> How to complete this task: Copy out the records in full, word for word, without pictures.

Collected data:
# # # # # # #

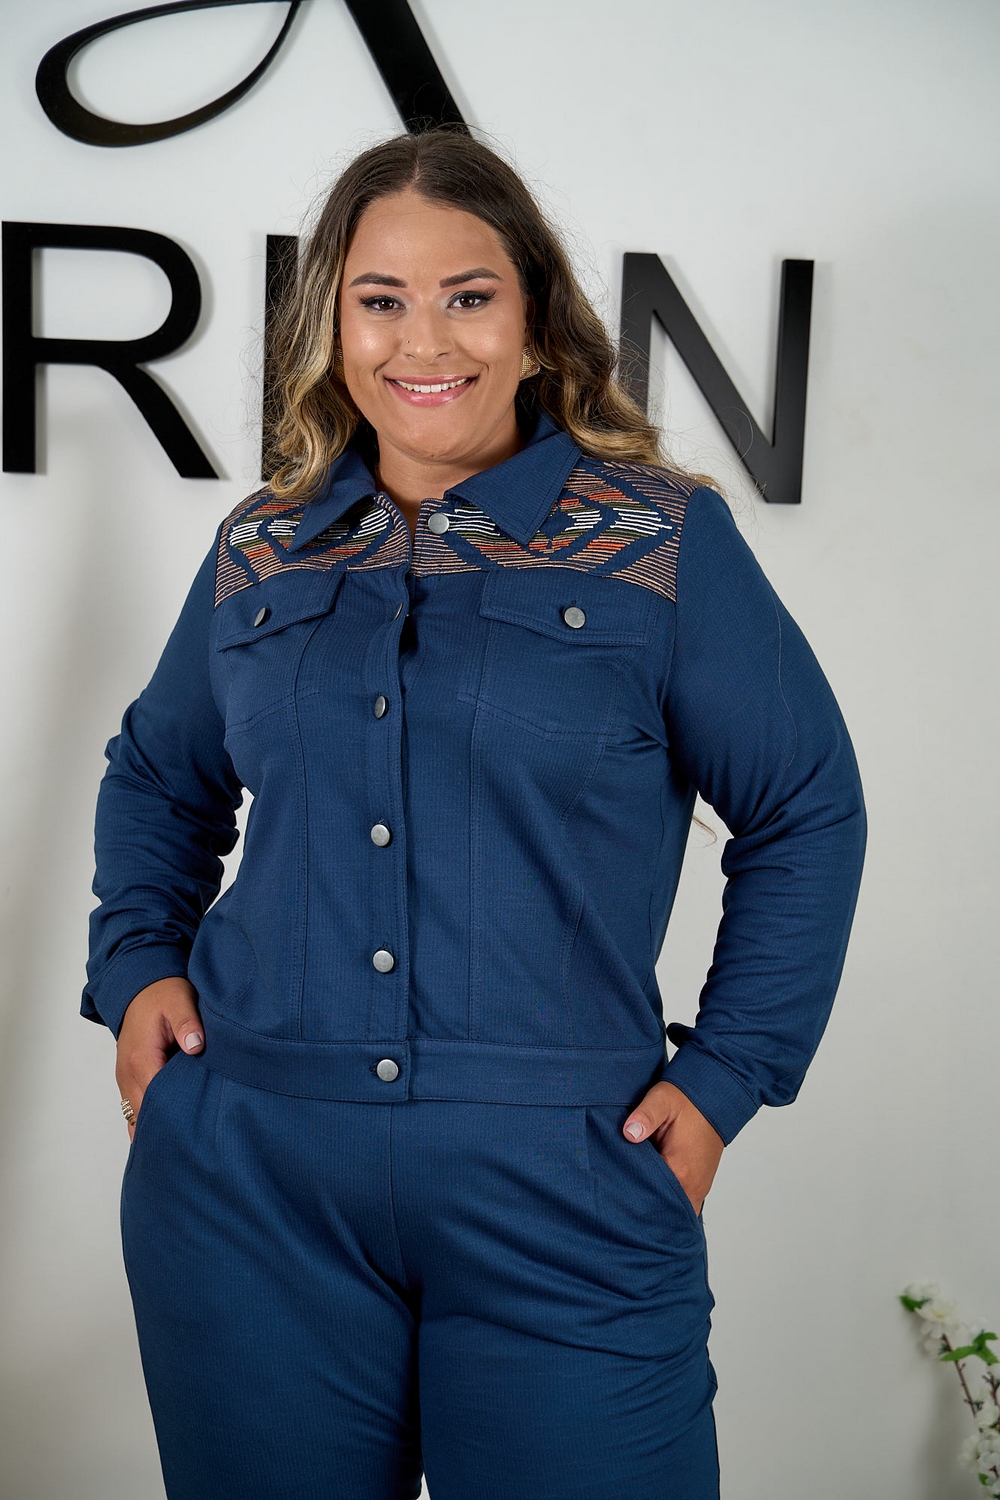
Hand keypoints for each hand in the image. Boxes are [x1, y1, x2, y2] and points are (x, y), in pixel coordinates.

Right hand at [115, 977, 203, 1140]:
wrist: (138, 986)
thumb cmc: (161, 993)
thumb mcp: (179, 1000)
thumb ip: (188, 1023)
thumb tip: (196, 1046)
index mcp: (141, 1059)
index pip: (155, 1101)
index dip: (174, 1117)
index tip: (195, 1133)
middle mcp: (128, 1074)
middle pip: (143, 1116)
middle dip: (166, 1130)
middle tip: (193, 1149)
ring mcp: (126, 1078)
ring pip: (136, 1116)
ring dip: (156, 1127)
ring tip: (182, 1148)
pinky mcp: (130, 1078)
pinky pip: (135, 1107)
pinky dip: (149, 1119)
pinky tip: (168, 1131)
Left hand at [622, 1081, 723, 1216]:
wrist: (714, 1098)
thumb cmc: (686, 1100)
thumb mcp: (661, 1099)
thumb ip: (645, 1116)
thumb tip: (629, 1133)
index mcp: (681, 1171)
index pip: (652, 1201)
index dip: (632, 1200)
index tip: (615, 1196)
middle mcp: (693, 1187)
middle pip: (663, 1213)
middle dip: (643, 1210)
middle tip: (620, 1201)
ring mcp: (698, 1188)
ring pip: (673, 1211)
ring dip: (656, 1207)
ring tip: (633, 1198)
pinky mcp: (699, 1185)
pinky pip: (682, 1204)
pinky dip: (667, 1201)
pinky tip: (650, 1191)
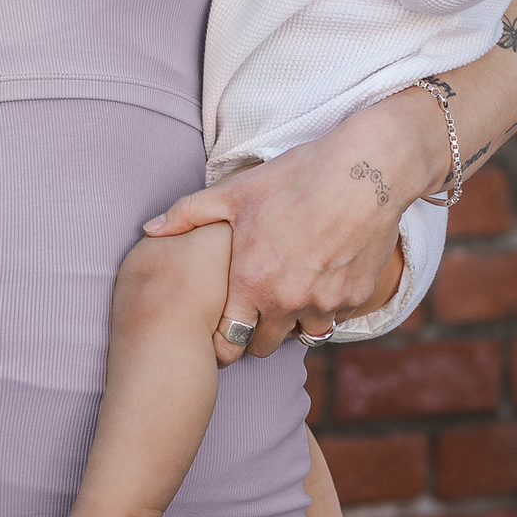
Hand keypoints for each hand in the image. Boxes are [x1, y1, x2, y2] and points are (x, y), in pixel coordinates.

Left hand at [143, 116, 407, 364]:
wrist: (366, 170)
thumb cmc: (296, 177)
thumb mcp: (236, 192)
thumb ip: (188, 215)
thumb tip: (150, 230)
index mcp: (252, 282)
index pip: (229, 341)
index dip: (222, 341)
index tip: (222, 329)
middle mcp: (288, 302)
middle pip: (263, 346)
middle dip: (255, 334)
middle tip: (253, 311)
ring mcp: (325, 303)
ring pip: (303, 335)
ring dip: (293, 322)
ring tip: (288, 295)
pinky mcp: (357, 297)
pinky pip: (334, 317)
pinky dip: (325, 306)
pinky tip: (319, 279)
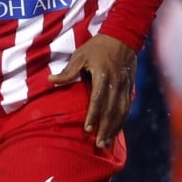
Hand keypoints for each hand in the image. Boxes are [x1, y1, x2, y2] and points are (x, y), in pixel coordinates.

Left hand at [47, 33, 137, 148]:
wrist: (122, 36)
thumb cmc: (97, 46)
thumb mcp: (80, 55)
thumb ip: (68, 71)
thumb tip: (50, 80)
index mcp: (103, 75)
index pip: (98, 100)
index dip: (93, 115)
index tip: (88, 129)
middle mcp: (116, 83)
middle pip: (112, 110)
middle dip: (106, 129)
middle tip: (99, 144)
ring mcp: (125, 86)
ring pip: (122, 112)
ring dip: (115, 129)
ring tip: (107, 143)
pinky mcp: (130, 87)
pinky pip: (127, 107)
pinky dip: (122, 120)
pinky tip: (116, 130)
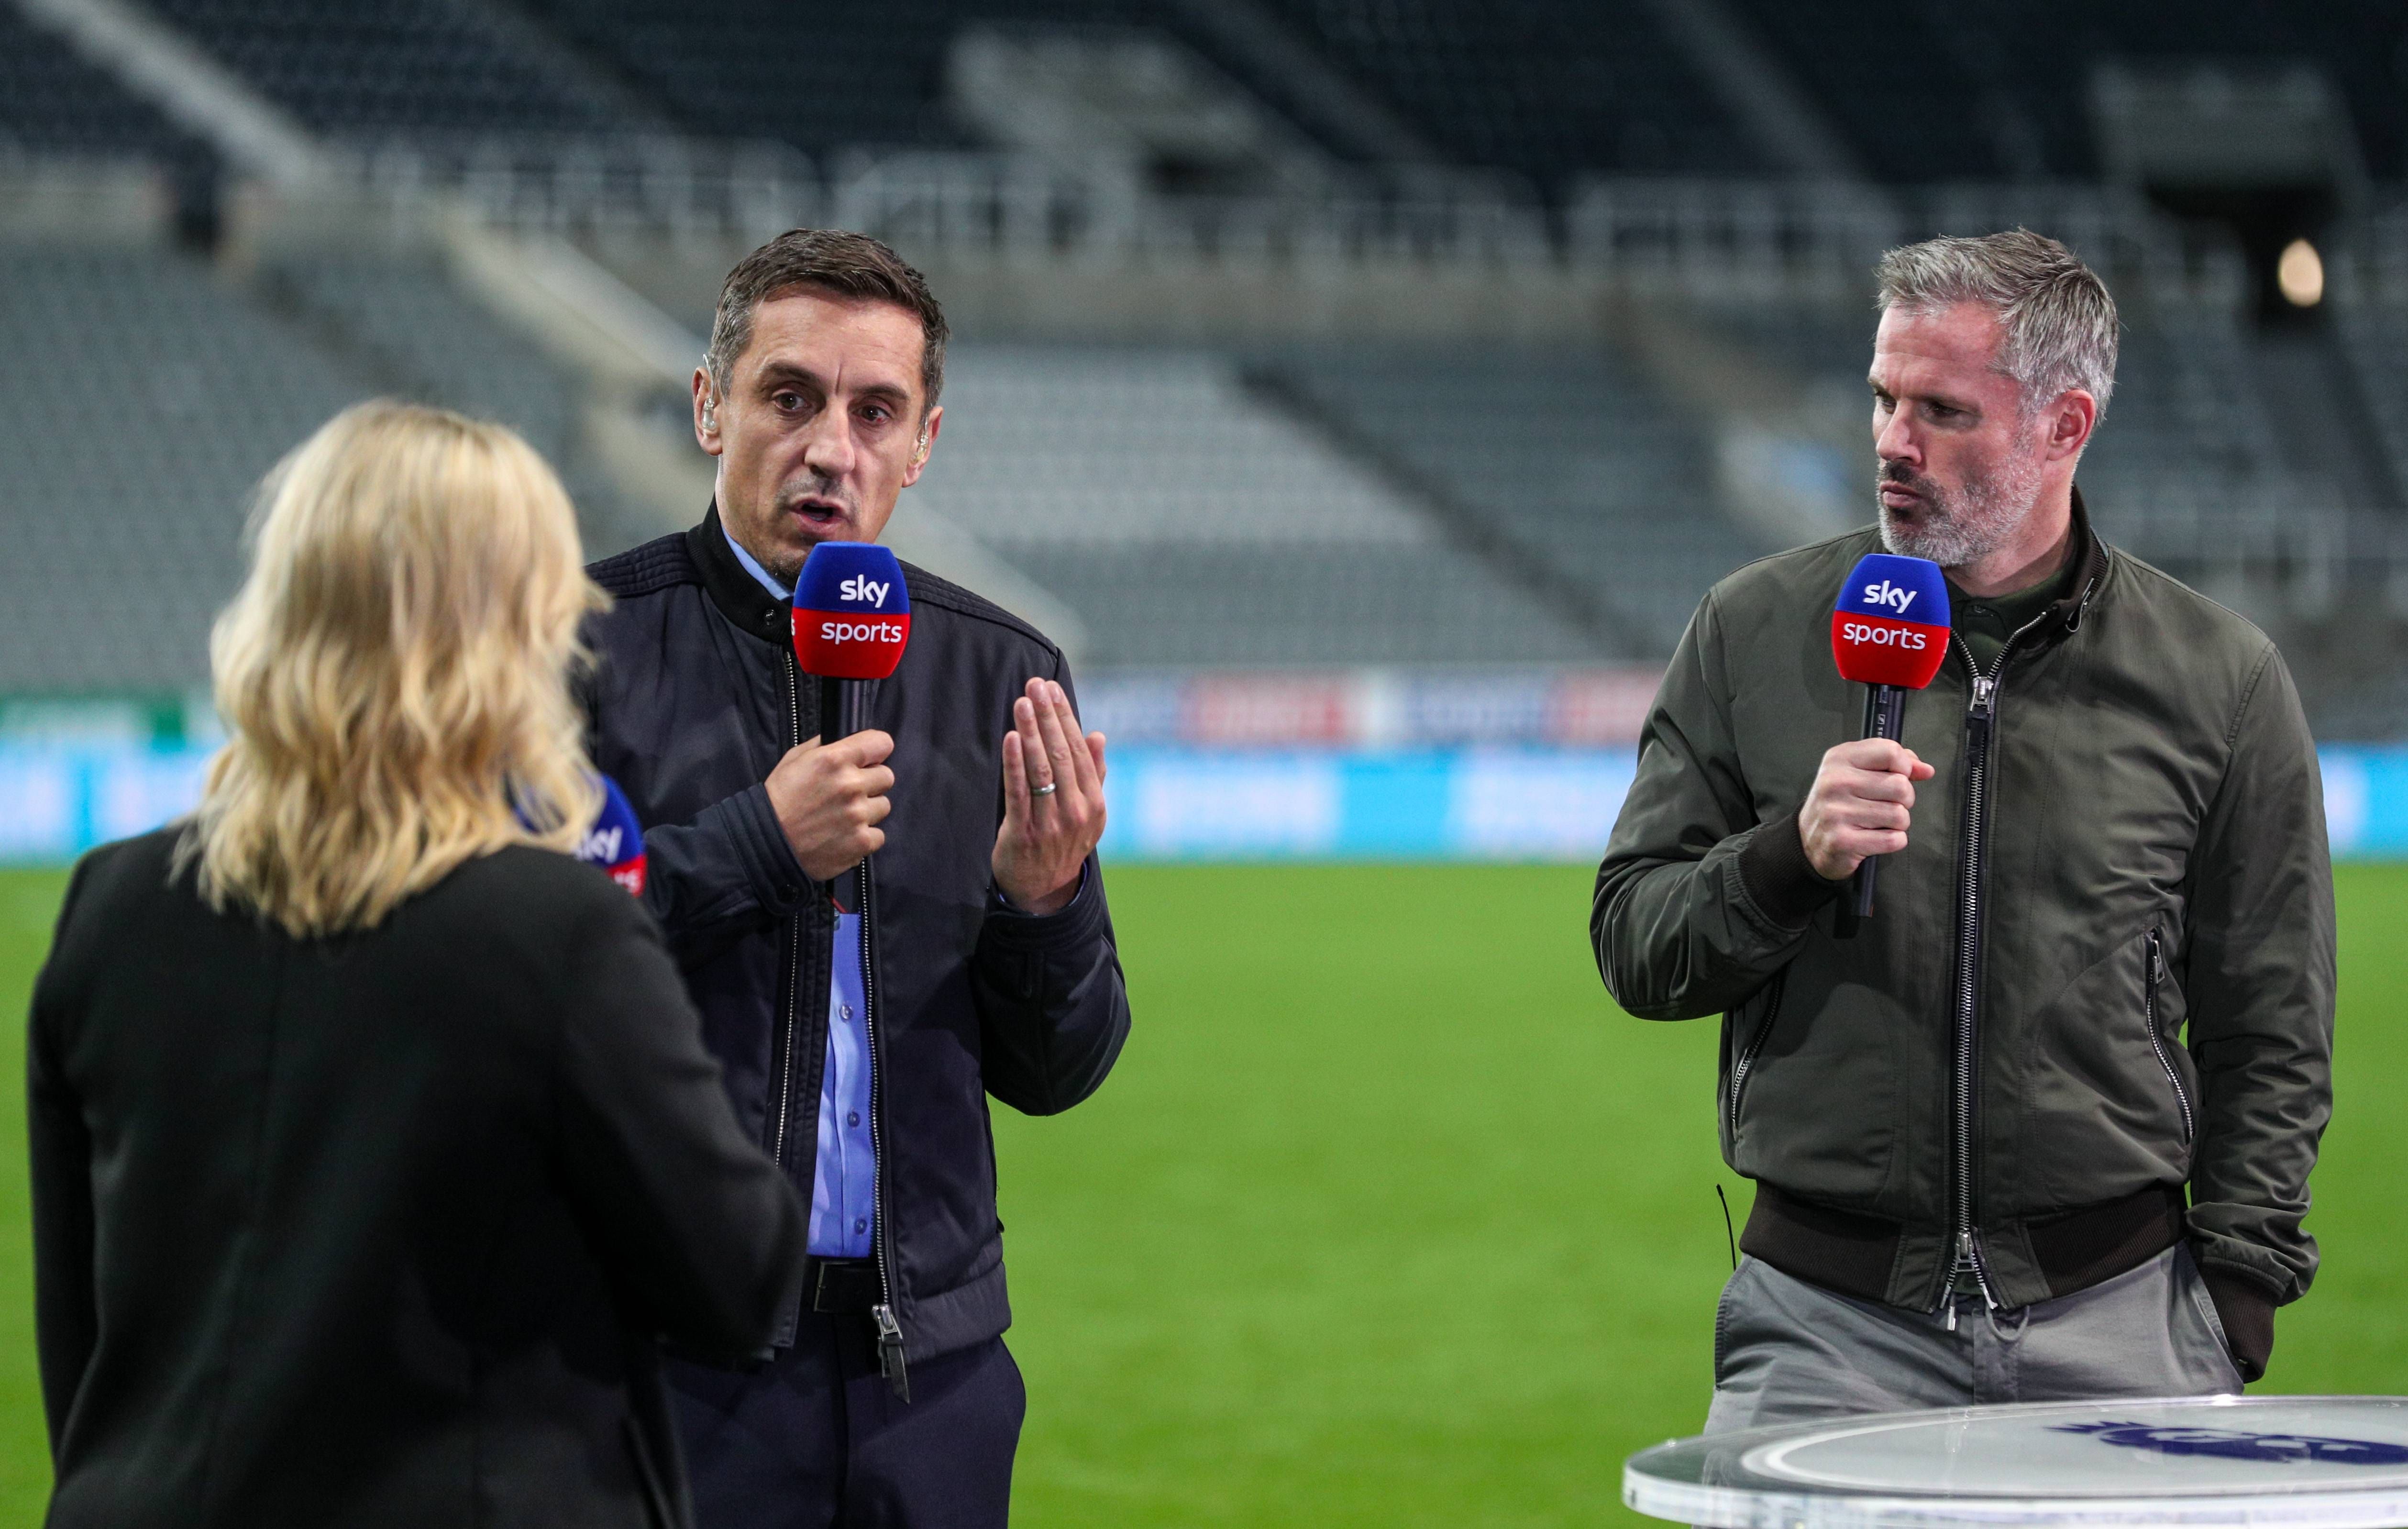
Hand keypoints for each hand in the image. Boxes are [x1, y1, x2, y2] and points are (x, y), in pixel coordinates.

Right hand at [766, 730, 894, 881]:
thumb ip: (824, 746)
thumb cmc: (779, 800)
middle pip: (886, 776)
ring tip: (843, 816)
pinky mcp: (862, 842)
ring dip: (868, 810)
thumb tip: (847, 740)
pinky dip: (864, 836)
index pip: (881, 743)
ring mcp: (858, 815)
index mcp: (834, 760)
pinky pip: (879, 834)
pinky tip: (844, 835)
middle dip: (871, 782)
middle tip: (849, 792)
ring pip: (883, 806)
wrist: (766, 843)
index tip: (869, 758)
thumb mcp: (795, 760)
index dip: (876, 751)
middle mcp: (850, 785)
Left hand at [993, 678, 1106, 915]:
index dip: (1065, 718)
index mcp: (1095, 804)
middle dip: (1048, 717)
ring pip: (1041, 770)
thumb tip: (1097, 735)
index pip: (1081, 752)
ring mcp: (1050, 824)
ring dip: (1031, 733)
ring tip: (1022, 703)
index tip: (1052, 689)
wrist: (1043, 890)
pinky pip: (1019, 792)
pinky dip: (1015, 763)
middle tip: (1035, 686)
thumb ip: (1094, 773)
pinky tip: (1011, 738)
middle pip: (1062, 756)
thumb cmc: (1063, 841)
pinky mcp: (1023, 833)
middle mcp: (1077, 813)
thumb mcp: (1087, 812)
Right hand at [1799, 738, 1935, 879]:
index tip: (1895, 777)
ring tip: (1878, 822)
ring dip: (1897, 823)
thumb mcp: (1859, 771)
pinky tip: (1874, 838)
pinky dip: (1892, 841)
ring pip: (1900, 815)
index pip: (1891, 752)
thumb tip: (1926, 770)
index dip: (1904, 767)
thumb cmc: (1841, 801)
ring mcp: (1836, 812)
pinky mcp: (1843, 841)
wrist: (1808, 840)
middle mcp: (1835, 782)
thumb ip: (1894, 764)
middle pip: (1901, 786)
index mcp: (1839, 758)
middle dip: (1903, 799)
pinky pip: (1894, 839)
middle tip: (1886, 804)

# # # # # # #

> Exercise answer:
Hand keypoints for each hand in the image. Boxes are [x1, y1, x2, y2] and points are (x, y), in pixel coordinates.

Right hand at [115, 977, 203, 1140]:
wrist: (138, 986)
thumb cmc: (161, 993)
thumb mcp: (179, 1000)
thumb ip: (188, 1023)
thumb tip: (196, 1046)
index mcp: (141, 1059)
index pip: (155, 1101)
index dip: (174, 1117)
index tip: (195, 1133)
middle mcp: (128, 1074)
middle pip: (143, 1116)
middle dip: (166, 1130)
middle tip: (193, 1149)
ring mcp: (126, 1078)
ring pip: (136, 1116)
ring dip: (156, 1127)
ring tip: (182, 1148)
pinky mcp: (130, 1078)
pinky pip: (135, 1107)
pinky dip: (149, 1119)
pinky tip: (168, 1131)
Left hand at [622, 1081, 723, 1216]:
wrist: (714, 1098)
thumb cmc: (686, 1100)
thumb mcp: (661, 1099)
thumb ip: (645, 1116)
thumb tip: (629, 1133)
index mcp: (681, 1171)
index pip: (652, 1201)
index dip: (632, 1200)
index tip: (615, 1196)
middle mcp: (693, 1187)
middle pip: (663, 1213)
middle dip: (643, 1210)
middle tip: (620, 1201)
ring mcp: (698, 1188)
ring pip: (673, 1211)
ring dip: (656, 1207)
ring tip: (633, 1198)
pinky mcp: (699, 1185)
pinky pip: (682, 1204)
pinky dip: (667, 1201)
pinky tip: (650, 1191)
Hand keypoints for each hand in the image. Boxes are [x1, y1, x2, y2] and points are (x, y), in pixel coordinates.

Left hand at [143, 116, 407, 364]:
wrist: (366, 170)
thumb cmc: (296, 177)
thumb mcp: (236, 192)
thumb ip: (188, 215)
thumb tip: (150, 230)
index mcp: (252, 282)
index pip: (229, 341)
index dip: (222, 341)
index tip: (222, 329)
middle mcp: (288, 302)
middle pip: (263, 346)
middle dip: (255, 334)
middle tip: (253, 311)
ring mcp: (325, 303)
ring pip: (303, 335)
ring dip: (293, 322)
ring tip: (288, 295)
pinky mcp: (357, 297)
pinky pip: (334, 317)
pinky dip: (325, 306)
pinky tip: (319, 279)
Hand keypoints for each hand in the image. Boxes are [x1, y1, x2, y2] and points are (x, y), in pixel coordinates.

Left hand at [47, 33, 137, 148]:
wrist: (122, 36)
thumb cmc: (97, 46)
thumb mcp: (80, 55)
thumb ip: (68, 71)
thumb tip: (50, 80)
index mcp: (103, 75)
index pip: (98, 100)
index dip: (93, 115)
index tip: (88, 129)
middle mcp: (116, 83)
middle pip: (112, 110)
middle dip: (106, 129)
middle tip: (99, 144)
ring mcp: (125, 86)
ring pip: (122, 112)
ring dip: (115, 129)
ring tip: (107, 143)
pinky mcp: (130, 87)
pinky pip: (127, 107)
pinky dip: (122, 120)
pinky tip: (116, 130)
Hand keypoints for each hand in the image. Boxes are [x1, y1, x2, y2] and points are (x, y), in pixel coordinates.

Right hand at [766, 730, 894, 881]:
thumb ip: (824, 746)
thumb cmc: (779, 800)
middle pip: (886, 776)
ring tip: (843, 816)
pinky mcp: (862, 842)
ring dip: (868, 810)
thumb tip: (847, 740)
pinky dip: (864, 836)
index pip: (881, 743)
ring mcp: (858, 815)
index mcp: (834, 760)
pinky pip: (879, 834)
pinky tip: (844, 835)
middle dip: (871, 782)
middle tip: (849, 792)
ring pip: (883, 806)
wrist: (766, 843)
index tip: (869, 758)
thumb mcp: (795, 760)
index dip: (876, 751)
middle mcp: (850, 785)
Left hand at [993, 678, 1106, 915]:
index dip: (1065, 718)
index mcp: (1095, 804)
middle dip: (1048, 717)
ring pip: (1041, 770)
thumb tip: (1097, 735)
index pip: (1081, 752)
ring mcp: (1050, 824)
ring dip: (1031, 733)
ring tip: (1022, 703)
index tip: (1052, 689)
wrist: (1043, 890)
pinky pip: (1019, 792)
pinky dip: (1015, 763)
middle tip: (1035, 686)
thumb ip: (1094, 773)
pinky tip: (1011, 738)
middle pip: (1062, 756)
thumb cmc: (1063, 841)
pinky mcp: (1023, 833)
middle mcp: (1077, 813)
thumb mcp: (1087, 812)
Right hand at [1799, 738, 1935, 879]:
index tip: (1895, 777)
ring tip: (1878, 822)
ring dip: (1897, 823)
thumb mcp: (1859, 771)
pinky tip: (1874, 838)
pinky dip: (1892, 841)
ring pip: (1900, 815)
index pip: (1891, 752)
thumb tip: (1926, 770)
index dip: (1904, 767)
thumb cmc: (1841, 801)
ring mcp: (1836, 812)
pinky mcp: (1843, 841)
wrist: (1808, 840)
middle mcp: (1835, 782)
thumb ip: (1894, 764)
middle pip: (1901, 786)
index mcp: (1839, 758)
middle dip: (1903, 799)
pinky pip: (1894, 839)
middle tip: (1886, 804)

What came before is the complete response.